Don't expect to nail it first time by calculation alone. Calibrate with a test coupon: print two or three marked cradles with the tab clearance stepped 0.05 mm at a time, and try by hand which one enters, turns and locks with the feel you want. That's your number, and you reuse it as long as you don't change material, nozzle or profile — speed, cooling and temperature also move the bias, so redo the coupon if you overhaul the slicer settings. How to choose between "slides freely" and "slides without play" for your particular case is worked out in Choosing the fit: clearance, transition, interference.
Cradles, adapters and handlebar clamps
With the geometry measured and the clearance calibrated, the same interface gives rise to several parts.
The basic cradle is the female we've just described: you fix it with screws or tape to a surface and it receives the device. It's the easiest to print well because all the retention is continuous material with the mating face up.
The 1/4" adapter brings the Garmin mount onto the tripod and camera standard: a Garmin cradle on one side and, on the other, a hole for the 1/4"-20 screw. There it pays to use a metal threaded insert rather than tapping the plastic, because a printed 1/4" thread wears and strips. That makes the seat for the insert worth designing with care. The thread itself is covered in Tripod thread: 1/4"-20 and 3/8"-16.
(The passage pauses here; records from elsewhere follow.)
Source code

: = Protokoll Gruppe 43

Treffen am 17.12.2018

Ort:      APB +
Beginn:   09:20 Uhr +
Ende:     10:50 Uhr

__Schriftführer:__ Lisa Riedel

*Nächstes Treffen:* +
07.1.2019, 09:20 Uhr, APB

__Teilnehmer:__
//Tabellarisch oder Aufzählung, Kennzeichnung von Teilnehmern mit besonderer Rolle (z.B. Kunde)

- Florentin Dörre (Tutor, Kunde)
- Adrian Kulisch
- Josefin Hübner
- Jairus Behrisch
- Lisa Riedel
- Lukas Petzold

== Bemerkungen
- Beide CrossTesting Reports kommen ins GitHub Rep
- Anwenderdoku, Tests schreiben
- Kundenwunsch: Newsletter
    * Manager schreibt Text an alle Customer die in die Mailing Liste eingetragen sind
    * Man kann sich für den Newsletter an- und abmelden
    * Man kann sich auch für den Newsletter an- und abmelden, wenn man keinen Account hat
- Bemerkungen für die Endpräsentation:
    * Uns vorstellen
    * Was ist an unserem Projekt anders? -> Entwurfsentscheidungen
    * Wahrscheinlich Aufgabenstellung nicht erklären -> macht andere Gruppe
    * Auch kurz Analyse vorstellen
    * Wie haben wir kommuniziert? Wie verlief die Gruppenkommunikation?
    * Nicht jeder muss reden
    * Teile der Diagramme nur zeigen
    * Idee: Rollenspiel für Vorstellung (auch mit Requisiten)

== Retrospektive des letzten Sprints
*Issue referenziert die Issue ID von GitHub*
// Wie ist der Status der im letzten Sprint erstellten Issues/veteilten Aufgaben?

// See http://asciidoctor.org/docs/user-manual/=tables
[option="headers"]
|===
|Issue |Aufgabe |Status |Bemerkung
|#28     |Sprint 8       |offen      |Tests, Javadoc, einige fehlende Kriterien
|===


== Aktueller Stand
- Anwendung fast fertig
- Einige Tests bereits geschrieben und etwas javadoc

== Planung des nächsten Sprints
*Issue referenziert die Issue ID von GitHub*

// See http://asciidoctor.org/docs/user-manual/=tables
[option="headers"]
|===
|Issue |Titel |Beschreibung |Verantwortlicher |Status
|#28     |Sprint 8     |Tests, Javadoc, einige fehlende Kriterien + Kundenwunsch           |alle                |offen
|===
The handlebar adapter replaces the official clamp: a Garmin cradle on a flange or half-shell that wraps the tube. Here orientation matters twice over — that of the mating face, for the reason already given, and that of the flange, whose layers should not run across the clamping force of the screw. Sometimes you won't be able to optimise both at once in the same print; prioritise the mating face, because that's the one holding the device, and reinforce the flange with perimeters.
In all three cases the failure mode is the same: the part splits along a layer under the locking torque, or the device wobbles from too much clearance. Choose a plastic that stands up to the sun, measure a real mount, orient the mating face up, and calibrate the tab with a test coupon. Do that, and all three parts fit first time. If this is the first time you've translated a dimension into a printed gap, start with Real printed clearances and come back here with your measured number. If you like this kind of shape-based retention, GoPro mount: ears, fingers, and screw belongs to the same family — ears that snap along the layer.